Despite the fact that China's history books, written by Ban Gu of the Eastern Han Dynasty, have recorded the discovery of combustible water, also known as petroleum, in the area of Yan'an, the first scientifically exploited petroleum wells in China's history didn't appear until late in the Qing Dynasty, when Rockefeller had long since become a world-renowned oil tycoon and the world's richest man. After the Tongzhi, the West from the oil can be refined from burning lighting more cost-effective kerosene, a large number of dumped in China, can be sold millions of quintals per year, the Qing government every year to buy these kerosene will have to spend 15 million taels of silver, when the thinning of the Qing dynasty's national inventory of less than 30 million taels of silver, the solution to the problem of the people to burn the oil lighting has been imminent. The Qing Dynasty had to dig oil wells on Chinese soil.

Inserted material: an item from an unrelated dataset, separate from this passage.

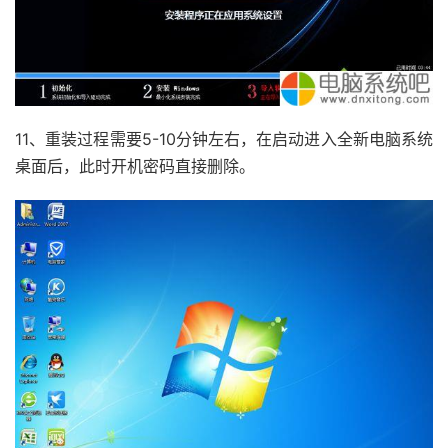
11、重装过程需要5-10分钟左右，在启动进入全新电脑系统
桌面后，此时开机密码直接删除。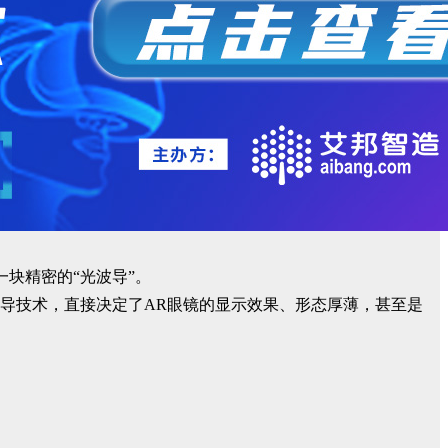
块精密的“光波导”。
导技术，直接决定了AR眼镜的显示效果、形态厚薄，甚至是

The Treaty of Shimonoseki gave the Great Powers the power to mine in China, and they searched non-stop for oil in China. Until 1903, the German Shichang foreign bank detected oil in the area of Shaanxi Yanchang Shuyuan, they then privately with the local squire reached a cooperative mining agreement, and reported to the county governor. Knowing the importance of the matter, the governor of Yanchang reported the matter one level at a time, eventually reaching the Ministry of Foreign Affairs. The Ministry of Foreign Affairs of the Qing court rejected the Shichang Foreign Bank's mining agreement. The Ministry of Foreign Affairs will be the right to exploit the oil in the area to Shaanxi Province contractors, but also set up the Mining Bureau Supervisor, and set up a plant in the extension of the county, and now the most important thing is to solve the problem of mining technology and equipment. The Qing court finally decided to turn to the Japanese.
Shaanxi Province specializes in sending some people to Japan to learn mining technology. Two years later, Cao Hongxun, governor of Shaanxi, formally petitioned Emperor Guangxu to establish the Yanchang oil mine, which became the first oil mine on land in China. Cao Hongxun sent samples from the Yanchang oil mine to the Japanese chemist, Abu Shojiro, in Hankou for testing, and the results were surprising, the quality of the oil from the mine was far superior to that of Japan, and comparable to that of the U.S. oil. Abu Shojiro also came to the extension of the field inspection, found that the oil mines in this area is very wide. Abu Shojiro commissioned by the Shaanxi governor to Japan to import a number of oil extraction machines.
Abu Shojiro also brought petroleum technician Sato Yonoro came to the extension of the county for oil exploration and mining preparations. 1907, in the close cooperation of the two sides, the extension of the county outside the West Gate drilled China's first oil well on land. The depth of the oil well was more than 240 feet, and the daily production of crude oil was close to 500 pounds. After the Sino-Japanese cooperation in oil exploration further increased, more and more Japanese oil technicians came to the extension of the county, in this place and dug out the second and third oil wells, daily oil production reached more than 700 barrels, the complete end of the old China has no oil history.